Au-delà du rôle prépondérant
qu'elle exerce au niveau de la théorie féministe en
géographie et dans les autres domaines des sciences
humaines, le travail de Gerry a été avant toute chose
d'élaborer et de pratiquer des méthodologies
féministes. Celles-ci se définissent en fonction d'une
volonté de s'élever contre les rapports de pouvoir
traditionnels qui caractérisent le milieu de la recherche
universitaire, et de créer des conditions équitables
pour les participants au projet de recherche. Cette
volonté est mise en évidence notamment dans le cadre
des travaux menés par Gerry au Centre des femmes des
Philippines où elle est engagée depuis 1995 auprès
de travailleuses domestiques qui fréquentent ce Centre dans
le but de les amener à raconter leurs histoires à leur
façon tout en préservant l'intimité, la
complexité et la force de leurs propos.
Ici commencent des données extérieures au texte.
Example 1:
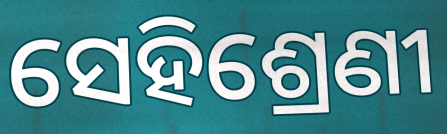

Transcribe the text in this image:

ସେହିଶ୍ରେଣୀ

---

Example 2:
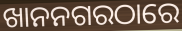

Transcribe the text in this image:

ଖାନନଗରଠାରେ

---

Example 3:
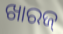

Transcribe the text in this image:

ଖାରଜ୍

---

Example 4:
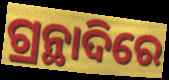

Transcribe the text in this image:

ଗ୍ରନ୍ଥାଦିରେ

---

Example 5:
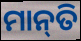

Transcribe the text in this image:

ମାନ୍‌ତି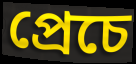
প্ৰেচেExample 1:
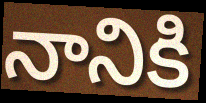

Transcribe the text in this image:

నానికి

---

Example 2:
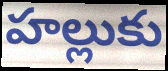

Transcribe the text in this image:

హల్లుకు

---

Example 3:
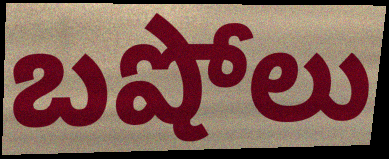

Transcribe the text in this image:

బషోలు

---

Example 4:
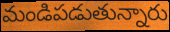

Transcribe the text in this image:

మండిపడుతున్నారు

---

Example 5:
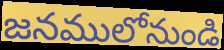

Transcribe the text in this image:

జనములోనుండి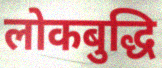
लोकबुद्धिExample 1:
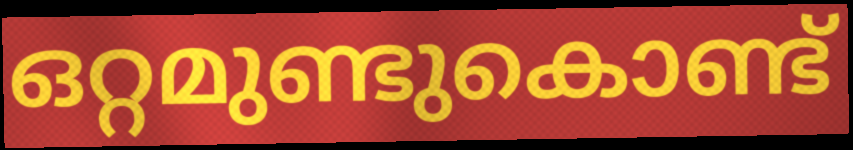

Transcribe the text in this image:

ഒറ്റമുണ്ടുകൊണ്ട്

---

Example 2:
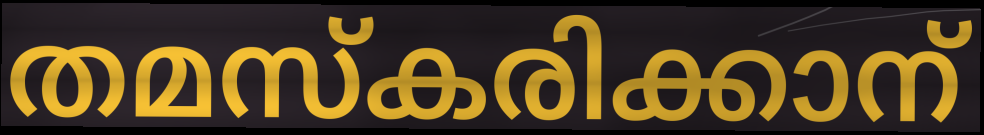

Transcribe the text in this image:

തമസ്കരിക്കാന്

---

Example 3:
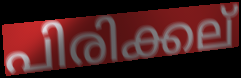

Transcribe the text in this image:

പിരിക്കല്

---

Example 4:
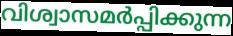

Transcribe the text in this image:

വിശ്വാസമർപ്പിക്കുന്ന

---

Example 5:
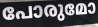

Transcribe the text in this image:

പോരുമോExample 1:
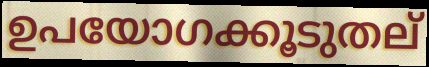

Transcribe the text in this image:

ഉപയോഗക്കൂടുതല്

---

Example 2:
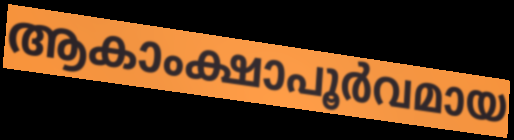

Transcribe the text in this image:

ആകാംക്ഷാപൂർവമായ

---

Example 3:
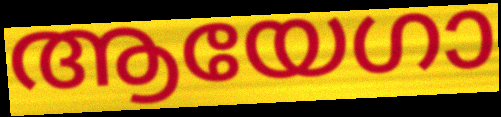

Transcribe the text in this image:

ആയേഗാ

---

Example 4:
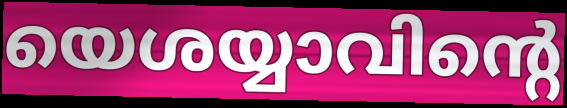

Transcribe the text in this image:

യെശയ്യാവിന്റെ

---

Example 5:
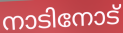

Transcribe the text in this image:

നാടിനോട്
Gerry a écrit
des documents de recherche ou de discussion en collaboration avec
le Centre, et les actions et les recherches qui ont été
réalisées conjointement leur ont permis d'obtenir du
financement et de mener des projets de recherche communautaires.
Dans son livre Working Feminism paru récemment et qui
s'inspire en partie de ce travail, Gerry aborde les concepts
principaux et les débats internes à la théorie
féministe en lien avec les véritables problèmes
auxquelles sont confrontées les travailleuses domestiques
philippines.
Depuis 1993, Gerry est la rédactrice en
chef de la revue Environment and Planning D: Society and Space
qui, sous sa houlette, est devenue une référence de
premier plan en géographie. Son style rédactionnel est
d'une grande profondeur et acuité intellectuelle et vise
à stimuler une discussion constructive et passionnée.
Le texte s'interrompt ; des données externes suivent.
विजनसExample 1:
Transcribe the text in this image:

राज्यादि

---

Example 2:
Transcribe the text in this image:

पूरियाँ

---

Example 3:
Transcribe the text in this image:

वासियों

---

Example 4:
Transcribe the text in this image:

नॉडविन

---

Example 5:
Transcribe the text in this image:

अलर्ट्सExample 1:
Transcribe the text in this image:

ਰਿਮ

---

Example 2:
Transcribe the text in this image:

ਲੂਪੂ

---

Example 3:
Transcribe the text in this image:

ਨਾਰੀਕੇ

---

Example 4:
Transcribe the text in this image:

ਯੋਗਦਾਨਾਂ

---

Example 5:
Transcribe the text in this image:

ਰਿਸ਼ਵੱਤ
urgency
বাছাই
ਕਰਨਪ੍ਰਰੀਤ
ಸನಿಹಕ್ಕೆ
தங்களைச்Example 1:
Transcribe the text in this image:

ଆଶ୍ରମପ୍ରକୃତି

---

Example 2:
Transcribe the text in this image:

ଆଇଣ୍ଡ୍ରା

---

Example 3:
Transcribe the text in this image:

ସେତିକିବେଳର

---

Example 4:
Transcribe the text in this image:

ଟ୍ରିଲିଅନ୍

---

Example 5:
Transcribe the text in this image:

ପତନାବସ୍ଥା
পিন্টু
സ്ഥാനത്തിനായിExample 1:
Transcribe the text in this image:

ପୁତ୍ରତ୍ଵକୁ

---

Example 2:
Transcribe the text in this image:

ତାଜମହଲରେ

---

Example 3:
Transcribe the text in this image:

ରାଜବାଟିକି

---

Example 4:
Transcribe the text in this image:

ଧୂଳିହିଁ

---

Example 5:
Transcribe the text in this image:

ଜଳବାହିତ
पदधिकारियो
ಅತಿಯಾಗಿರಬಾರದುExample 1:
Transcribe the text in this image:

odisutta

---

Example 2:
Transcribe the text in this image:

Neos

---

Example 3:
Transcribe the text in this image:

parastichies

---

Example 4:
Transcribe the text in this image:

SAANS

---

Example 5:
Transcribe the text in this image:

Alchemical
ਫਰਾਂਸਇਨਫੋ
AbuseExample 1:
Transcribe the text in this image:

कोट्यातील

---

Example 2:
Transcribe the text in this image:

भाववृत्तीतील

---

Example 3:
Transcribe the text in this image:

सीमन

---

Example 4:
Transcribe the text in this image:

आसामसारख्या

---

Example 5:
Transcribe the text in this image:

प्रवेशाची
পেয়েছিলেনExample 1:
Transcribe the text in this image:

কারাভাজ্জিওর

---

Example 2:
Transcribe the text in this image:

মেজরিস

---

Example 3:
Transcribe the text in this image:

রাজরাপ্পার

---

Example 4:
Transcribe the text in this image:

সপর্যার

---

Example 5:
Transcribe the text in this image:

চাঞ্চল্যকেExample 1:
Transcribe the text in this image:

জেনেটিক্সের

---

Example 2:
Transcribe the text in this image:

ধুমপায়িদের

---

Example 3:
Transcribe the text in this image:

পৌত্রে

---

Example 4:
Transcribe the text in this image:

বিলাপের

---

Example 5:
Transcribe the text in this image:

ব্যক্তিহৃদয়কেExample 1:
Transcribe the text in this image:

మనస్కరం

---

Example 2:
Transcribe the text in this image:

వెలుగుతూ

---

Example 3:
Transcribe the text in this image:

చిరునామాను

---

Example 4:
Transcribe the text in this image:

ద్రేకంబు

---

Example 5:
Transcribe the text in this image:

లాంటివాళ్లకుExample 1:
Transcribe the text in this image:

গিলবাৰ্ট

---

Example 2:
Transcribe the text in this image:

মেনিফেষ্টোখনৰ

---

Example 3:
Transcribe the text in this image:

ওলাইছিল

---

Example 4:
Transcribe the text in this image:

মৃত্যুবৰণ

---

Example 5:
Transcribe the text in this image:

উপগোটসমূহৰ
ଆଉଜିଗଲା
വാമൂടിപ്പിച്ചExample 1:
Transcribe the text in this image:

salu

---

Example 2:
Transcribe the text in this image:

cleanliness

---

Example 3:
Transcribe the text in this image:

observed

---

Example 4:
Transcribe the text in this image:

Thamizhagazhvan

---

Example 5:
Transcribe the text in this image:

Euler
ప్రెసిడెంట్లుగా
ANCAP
Gerry a aussi soutenu le lancement de la revue Gender, Place and
Culture, qui est sortie en 1994 et, contre toute attente, est
devenue la revue phare de la géographie féministe en
Amérique du Nord. Gerry a garanti sa réussite par ses
articles publiés dans le premier numéro et dans ceux
parus ultérieurement et à titre de membre du
comité de rédaction.
Gerry a toujours laissé sa porte grande
ouverte aux étudiants et professeurs à la recherche de
conseils professionnels et personnels pour les aider à
franchir les méandres parfois hostiles de la vie
académique, de son système bureaucratique, de
l'incertitude et de l'angoisse. Sans se faire remarquer et sans
attente de remerciements, Gerry a trouvé des façons de
laisser tous ces gens s'exprimer comme ils l'entendent et de se
tailler une place dans le milieu universitaire. Par ailleurs,
elle a parlé au nom des étudiantes et collègues
lors de réunions de professeurs et de forums
départementaux ou universitaires, ainsi que dans ses propres
écrits. Grâce à son soutien, son expertise et
l'usage stratégique qu'elle fait de son poste, Gerry a
veillé à ce que la géographie (et le milieu
universitaire) se transforme en une communauté de chercheurs
plus diversifiée, accueillante et tolérante.
Par toutes ces activités, Gerry a
contribué à la création d'un espace, ou
plutôt, d'un lieu, un foyer intellectuel et une
communauté collégiale pour l'ensemble des femmes
œuvrant dans le domaine. Il s'agit sans doute de sa
contribution la plus importante et durable aux travaux
scientifiques en géographie. En reconnaissance de sa
contribution, nous aimerions lui décerner ce prix.